- TEXT SECTION:
....
So what they're doing instead is talking to the current audience and telling them what they want to hear. Except every once in a while on VOYAGER when something more profound comes through - there are people still there who are carving out a new frontier of fiction.

Now, I have always HATED Q - (not the actor or even the character - but the CONCEPT). For dramatic reasons, when a writer creates a HERO with SUPERPOWERS, that hero's concept-design has to have a FLAW - an Achilles' heel.

The essence of drama is conflict - the all-powerful all-knowing have no conflicts because nothing can successfully oppose them so they never worry they might lose the battle.

This episode of VOYAGER finally showed us the Q Continuum with a Q Continuum sized PROBLEM. Unfortunately, an hour of tv time in which the formula requires NO CHANGE BE PERMANENT isn't enough to solve a Q Continuum sized problem. Without story-arc potential, there's no way to address a Q Continuum sized problem. So we got that wimpish ending.

Q is not a character that belongs in any episodic anthology-format tv show. It's a conceptual mismatch - an error of the writers craft. An artistic disaster. Giving Q a personality problem doesn't help much.

Now I'll read Part Two - part One hit a button or two didn't it? LL&P Jacqueline Lichtenberg

Subj: Re:Overanalysis? Date: 96-12-09 19:54:02 EST From: AmbrovZeor

WWeisberg:

I believe I have pointed out on many occasions - not sure if in this thread on B5 vs VOYAGER - that TV as the medium shapes these products more than the author's desire to make a statement.

I would very much appreciate it if you would either send me your post as an email or allow me to cut and paste it - and repost it to the Sime~Gen Listserve where I have a writing workshop running by email.

If you check my 9 part post in one of the other folders here - I think DEATH OF SF ON TV - you'll see a post from that workshop in which was trying to explain the process from another point of view.

It is an abstract point that MUST be grasped before a writer can make the leap from fan fiction to professional fiction.

Now, as to how deeply one is justified in analyzing something as inherently trivial and unartistic as a TV show (or series) -- weelllll I wrote a whole book on that point. STAR TREK LIVES!

I don't think there's such a thing as "too deep" or taking a piece of fiction "too seriously".

Marion Zimmer Bradley taught me - from a quote from an older writer - "the book the reader reads is not the book the writer wrote." In other words, it really doesn't matter what the writer INTENDED - when you analyze a piece of fiction, you analyze WHAT YOU READ not WHAT THE WRITER WROTE.
....
- DATA LISTING:
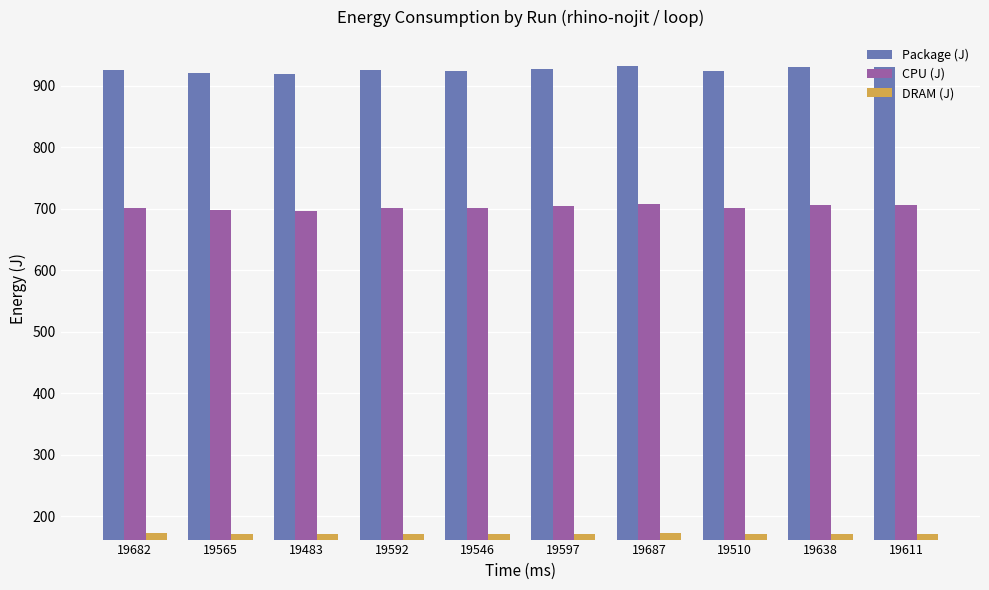

Does the chart contain stacked bars?

No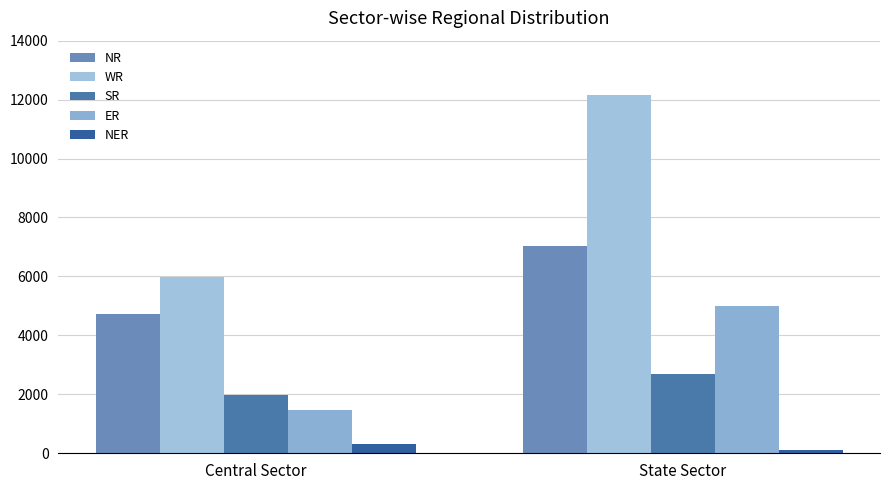

What value does the NR series have at State Sector?

7045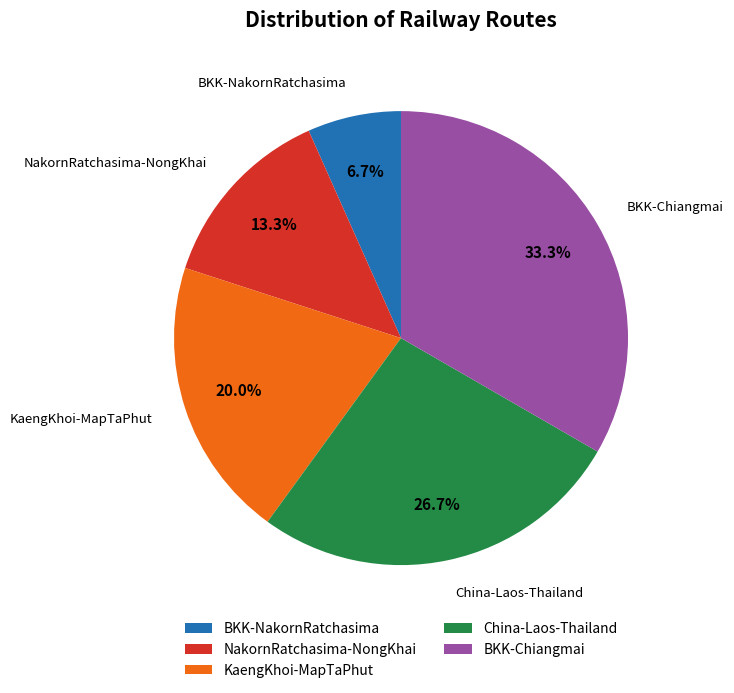

Is it true that NakornRatchasima-NongKhai is 21% of the pie?

False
....
- WHAT TO WORK ON:
1. Rewrite the paragraph of the text about VOYAGER and Q that begins "This episode of VOYAGER finally showed us" in shorter form, keeping its main facts.
2. Answer these questions from the text about VOYAGER and Q, one line each:
(a) What does the text call the essence of drama?
(b) What is the title of the book the writer wrote on how deeply a TV show can be analyzed?
(c) Who taught the writer the quote "the book the reader reads is not the book the writer wrote"?
3. Proceed with the text about VOYAGER and Q, continuing it from its last sentence.
The listing has no part in what follows.

- RESULTS OF THE EXERCISE:
1. The VOYAGER episode finally gave the Q Continuum a problem on its own scale. But a single hour of TV, under a formula that allows no permanent change and offers no story-arc potential, could not resolve such a problem. The result was a weak ending.

2.
(a) Conflict.
(b) STAR TREK LIVES!
(c) Marion Zimmer Bradley.

3.
In other words, your analysis says more about you than about the writer of the piece.

And basically, that's what we've been doing in this board which accidentally got this discussion planted in it when it was empty. We've been telling each other who we are. I've decided I really respect Rickshay - and I hope you'll stick around and play the game with us.

And I have plenty more to say about the problem of what I call the Fiction Delivery System and the commercial dynamics which drive it - and how they infringe on the Artistic Integrity of the fiction the system delivers - and how that infringement impacts the ultimate consumer who pays the bill.

You might want to spend some of that unlimited access time reading my column in The Monthly Aspectarian - it's the sf review column RECOMMENDED BOOKS (because I never give a bad review - I only recommend GOOD books.) In the early columns I talked a lot about Intimate Adventure (the new genre I see emerging) and The Fiction Delivery System and how it's broken.

You gave a very succinct reprise of that system's mechanism - and I can in no way disagree with it. I'd really like to have you do a guest-lecture to my workshoppers by email.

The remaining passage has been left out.